• **ACTIVITY 1**
Write out the part of the sunspot article that opens with the words containing "Sunspots are dark" and closes with "quiet solar surface.", copying it exactly.
• **ACTIVITY 2**
According to the sunspot article, what causes sunspots?

• **STUDY TEXT**
---*---
Science
Related: About this forum'Dead sunspot' launches ball of plasma toward Earth
By Stephanie Pappas
published about 5 hours ago
It's expected to hit April 14, when you can expect more intense aurora.
The "corpse" of a sunspot exploded Monday (April 11), triggering a mass ejection of solar material that is headed in Earth's direction.
The explosion comes courtesy of a dead sunspot called AR2987, according to SpaceWeather.com(opens in new tab). The sunspot explosion released loads of energy in the form of radiation, which also led to a coronal mass ejection (CME) explosive balls of solar material both of which could spur more intense northern lights in Earth's upper atmosphere. The material in that CME is likely to impact Earth on April 14, according to SpaceWeather.
Sunspots are dark regions on the surface of the sun. They are caused by intense magnetic flux from the sun's interior, according to the Space Weather Prediction Center(opens in new tab). These spots are temporary and can last anywhere from hours to months. The idea of a "dead" sunspot is more poetic than scientific, said Philip Judge, a solar physicist at the High Altitude Observatory at the National Center for Atmospheric Research (NCAR), but the convection of the sun breaks these spots apart, leaving in their wake magnetically-disturbed bits of quiet solar surface.
"Occasionally," Judge wrote Live Science in an email, "sunspots can 'restart,' with more magnetism appearing later (days, weeks) at the same region, as if a weakness was made in the convection zone, or as if there is an unstable region under the surface that is particularly good at generating magnetic fields beneath."
---*---
• **THE DATA**
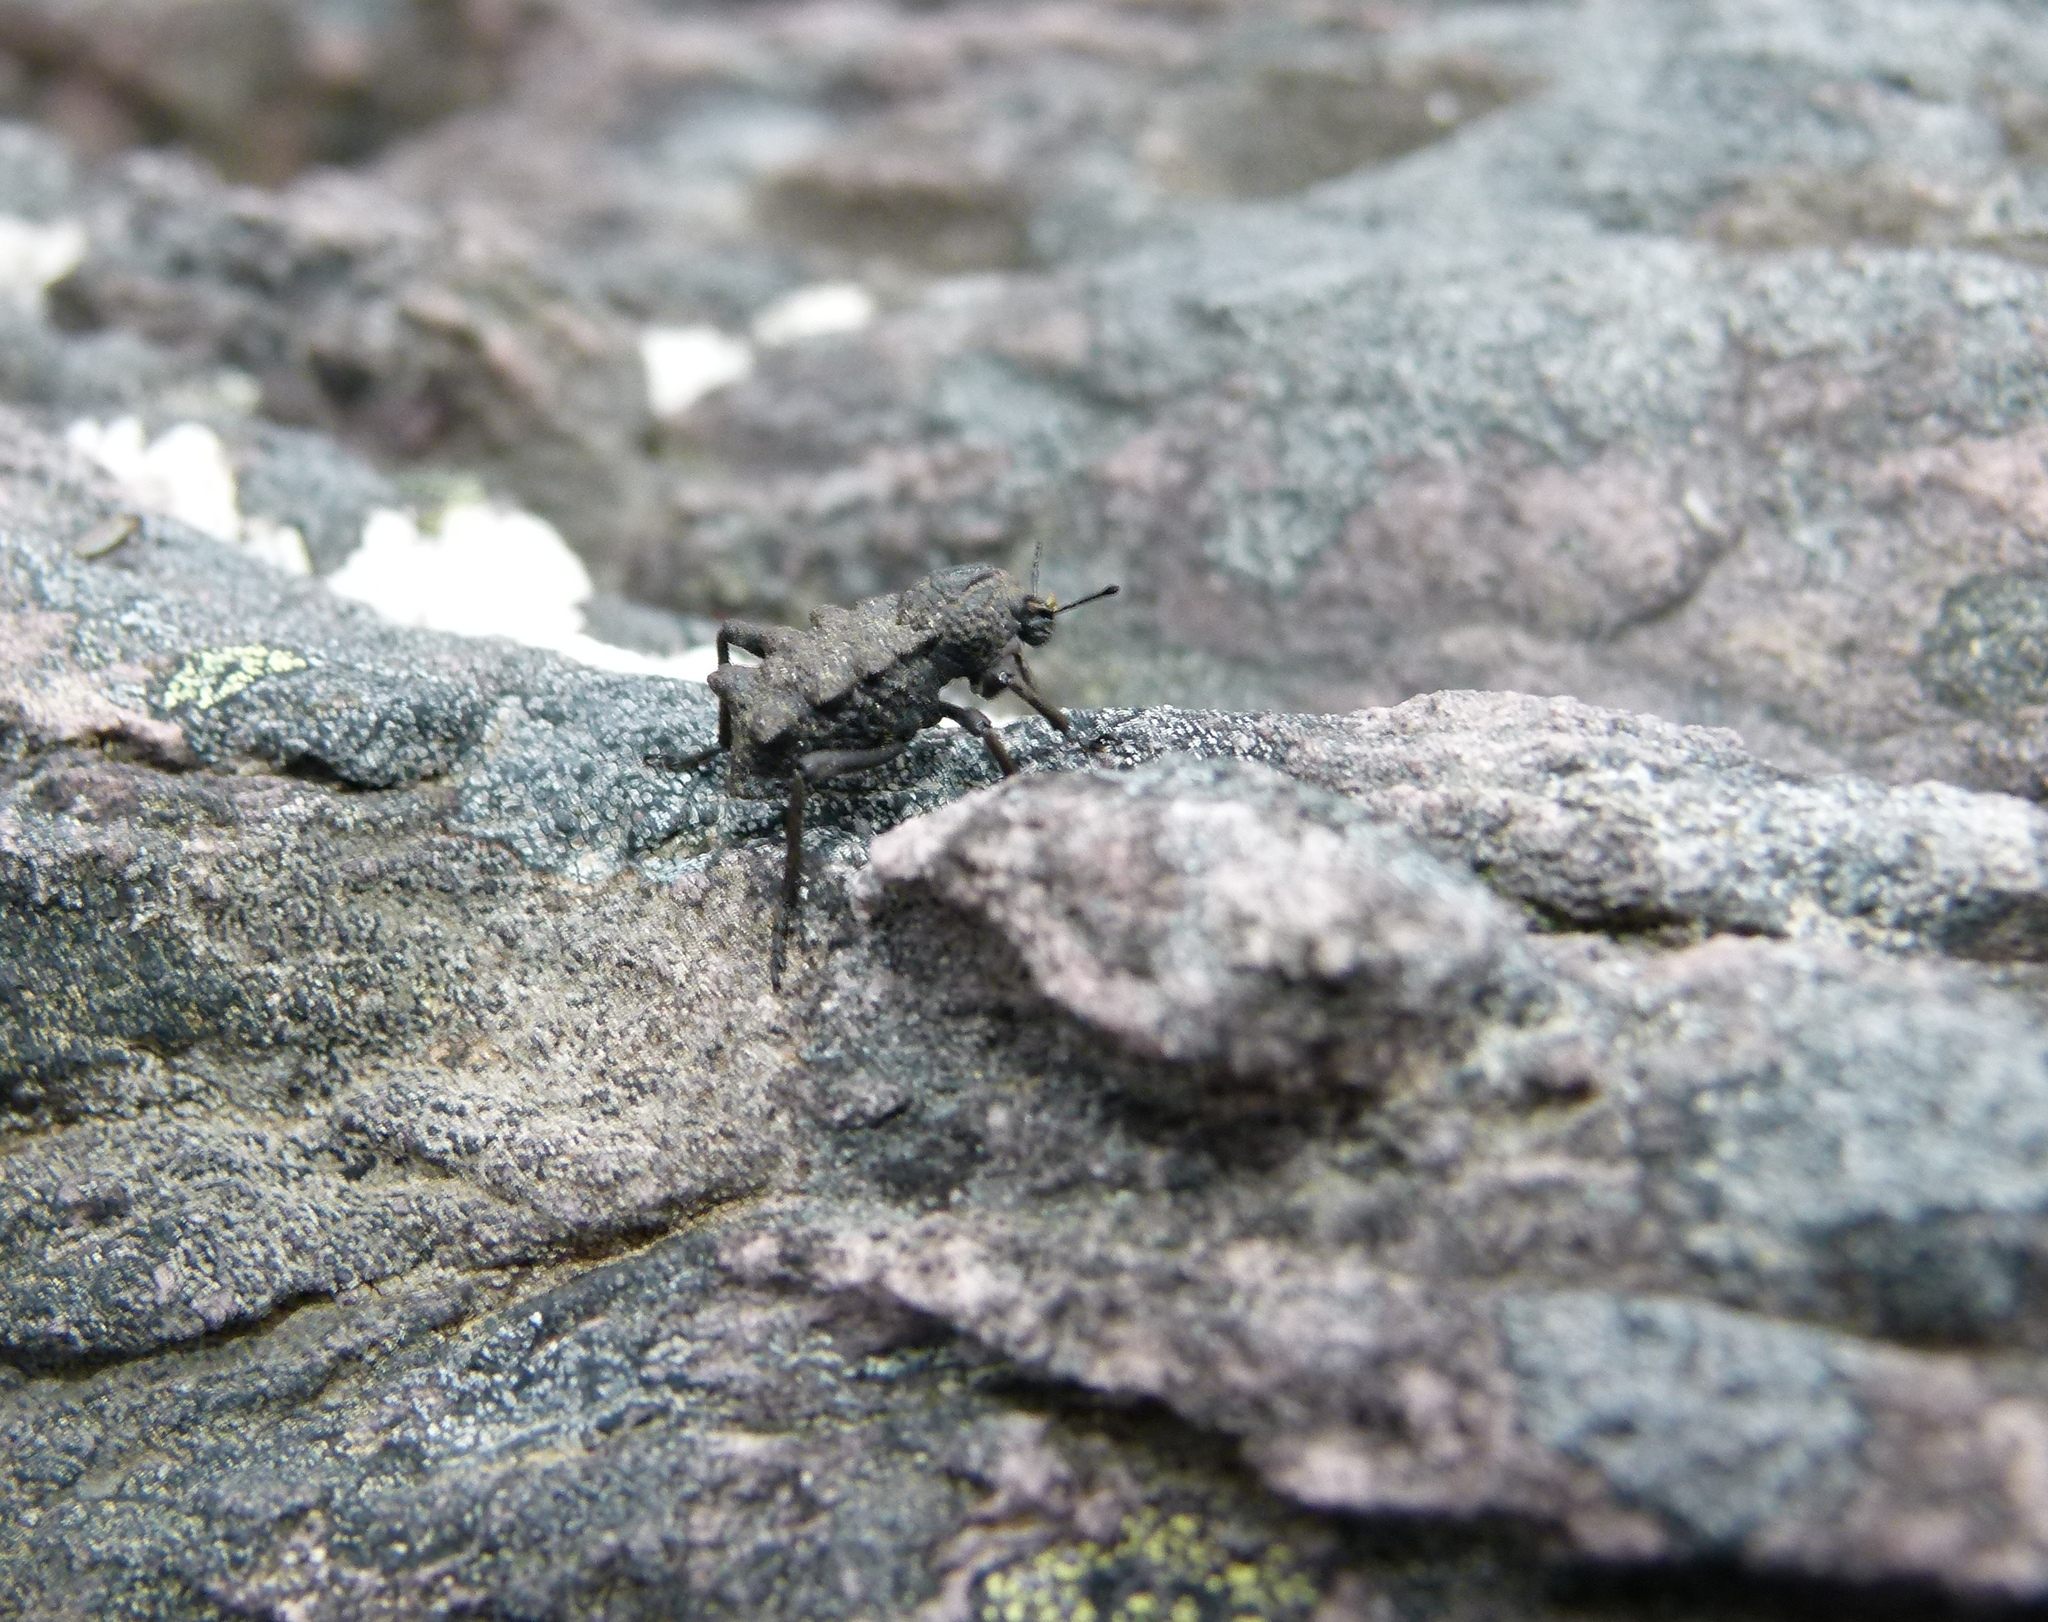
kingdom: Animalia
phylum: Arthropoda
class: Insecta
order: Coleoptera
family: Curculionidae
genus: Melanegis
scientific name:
---*---
• **ANSWER SPACE 1**
Sunspots are dark regions on the surface of the sun. They are caused by intense magnetic flux from the sun's interior, according to the Space Weather Prediction Center(opens in new tab). These spots are temporary and can last anywhere from hours to months. The idea of a "dead" sunspot is more poetic than scientific, said Philip Judge, a solar physicist at the High Altitude Observatory at the National Center for Atmospheric Research (NCAR), but the convection of the sun breaks these spots apart, leaving in their wake magnetically-disturbed bits of quiet solar surface.

• **ANSWER SPACE 2**
Intense magnetic flux from the sun's interior.